府內書房裡,林如海看罷了手裡的信件,不由得輕嘆一聲,心情沉重。
這些年裡,林家子嗣一發單薄了,自十年前飲鶴戰死,留下孀妻弱子,到如今顧氏故去,林家庶長房竟只遺下兩個小孩子了。
林家雖是列侯門第,人謂百足之蟲死而不僵,但林飲鶴本乃庶出一脈,這些年與本家也無甚往來,他母子三人又無營生,還不知怎樣苦熬。
林如海與他們倒也有書信往來,只是篇幅有限,路上耽擱的時間又長,便是送到了,也多是些尋常話語,未免讓林如海懷疑這母子三人報喜不報憂。
好在,聽派來的家人話里的意思,那邊的日子倒也還過得去。
只是林飲鶴既死,顧氏又已亡故,他是斷不能留著林彥玉與林琢玉兩個孩子孤身在外的。
可是話又說回來,林彥玉畢竟身為男子,帶在身邊教養並無不妥,但林琢玉卻難辦了。
古語有云,「喪婦長女不娶,無教戒也」,顧氏既去,賈敏也已亡故,琢玉便同黛玉一般,皆犯了世人這個忌諱,他既無續娶之心,便得想辦法給兩個孩子謀些前路,思來想去,也唯有京中榮府可以託付。
話雖如此,林如海仍舊思慮重重。
賈敏在世之時,也曾向他提過榮寧二府之事,她本為嫡出之女,序齒又是家中最小,按說得長輩偏疼一些也屬正常,可上至主子下至奴僕,竟頗有些微詞,乃至引起口角,背地中傷,林如海每每思及此事,不免心下戚戚。
如今他要送女兒與侄女入京投親,黛玉或許還好,畢竟是老太太的親外孫女,琢玉這邊,只怕不免有寄人籬下之感,若情況再糟些,只怕連黛玉也難免受幾分委屈。
林如海思來想去,總不周全,若非公事羈縻,真恨不得親身上京,送兩個孩子入府,但轉念又一想,即便是自己親去,也不能長住,早晚還是要動身回籍的,京城距維揚更遠,書信在路上耽擱的時間更長,就有什麼要緊事,在揚州也是鞭長莫及。
忽然轉念一想,既然琢玉和黛玉都要去京城,那麼他把彥玉留在身邊教養,雖然能夠時時指點,卻也讓彥玉與琢玉兄妹分離,未必是什麼好事。
再一件,賈府自家便有家學,妻兄賈存周的長子賈珠故去前也曾進學,如此看來,賈府家學也有幾分可取之處。
倒不如索性連彥玉一併送去京城,雖則寄居榮國府,畢竟是長兄如父,也多一份護持,若是遇見什麼事,也可替兩個女孩兒拿個主意,強似他這樣遠水解不了近渴的。
主意雖已打定,但林如海還是決定跟兩個孩子商量一下,他雖是拳拳之心,但若兩個孩子故土難離,他也沒有硬逼著人動身的道理,傳出去,倒好似他欺負孤兒一般。
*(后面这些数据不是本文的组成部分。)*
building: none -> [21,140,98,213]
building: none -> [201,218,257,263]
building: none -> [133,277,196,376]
這一會兒功夫,小廝已經在門外回話:「啟稟老爺,堂少爺和堂小姐已經到門首了。」
「快請進來。」
林如海連忙示意小廝把人接進來,又吩咐道:「派個人去二門上傳話,說是姑娘的堂兄堂姐來了,叫裡面的人都準備著。」
思來想去,他還是沒將彥玉和琢玉來的事跟黛玉說。
黛玉如今年紀還小,之前又在母親的靈前哭昏過去,身上的舊病也發了,林如海實在不忍再讓她勞神,便沒有叫黛玉過來,等事情都定下來,再通知她也就是了。
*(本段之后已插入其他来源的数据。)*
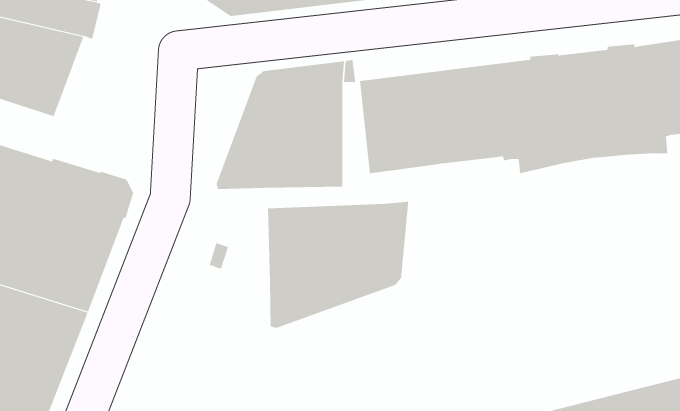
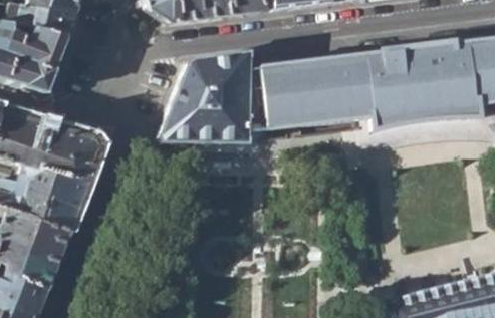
building: [267,201,409,328] -> none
這會兒外面的小廝已經將轎子抬到了門首,全都退了下去,因為有女眷,因此換上來的也都是丫鬟和婆子,為首的是賈敏從榮府裡帶來的陪嫁,如今在後宅管事的趙嬤嬤:
「堂少爺、堂小姐請下轎。」
趙嬤嬤說完,示意丫鬟們挑開轎簾,自個兒退到轎門前,低垂著頭伸出手去,預備著接堂小姐。
一旁的丫鬟們也是垂手恭立,並沒有一個敢偷瞄,或是說話的。
只見轎子內伸出一隻細軟白嫩的小手,輕輕搭在趙嬤嬤的手上,手指嫩如蔥根一般,甚覺可愛。
趙嬤嬤搭上了人,瞧著手的大小,連忙比量著弓下著身子:「姑娘請。」
「有勞嬤嬤了。」
一聲軟語從轎子里傳出,緊接著,一席孝服的林琢玉才從轎子里出來。
林家庶長房這兩兄妹此時都在熱孝里,故此都是一身的素服,頭上戴著的也都是銀制的發冠與簪釵,雖則簡樸無華,然而落在這兩兄妹身上,便有幾分大道至簡的味道。
林琢玉此時已是豆蔻之年,生得明眸雪肌,頗為明艷,顧盼之間甚是動人,只是一張小臉半點胭脂色也無,臉上表情淡漠,眉間若有似無一點凝滯,讓整個人都染上一分郁色。
隨後下轎的林彥玉此時也已經立定了身子,朝妹妹看了過去,他已經一十有六,身高這兩年抽節拔高了不少,瞧著也有幾分軒昂,大有乃父之風,兩道長眉飛揚,一雙星目疏朗,周身清雅,氣質如竹。
揚州二月,雖已過了草長鶯飛的時節,有了些許暖意,但林彥玉還是怕妹妹涼著,才下了轎,便急急上前兩步,嗔道:
「早晨出門時,才叫惜雪把那狐肷披風給你裹著,怎麼我眼錯不見就脫了?」
林琢玉看林彥玉一眼,無語:
「少生些事吧,你可著這府里瞧瞧,有一個穿大毛衣裳的么?虧你想得出來!讓叔父瞧了,還當我染了什麼病呢。」
林彥玉眉心一皺,有心與她理論,看看周圍的丫鬟婆子,實在張不開口,只得胡亂應付道:
「什麼病不病的,別混說了,先進去拜見叔父吧,總不好叫長輩等急了。」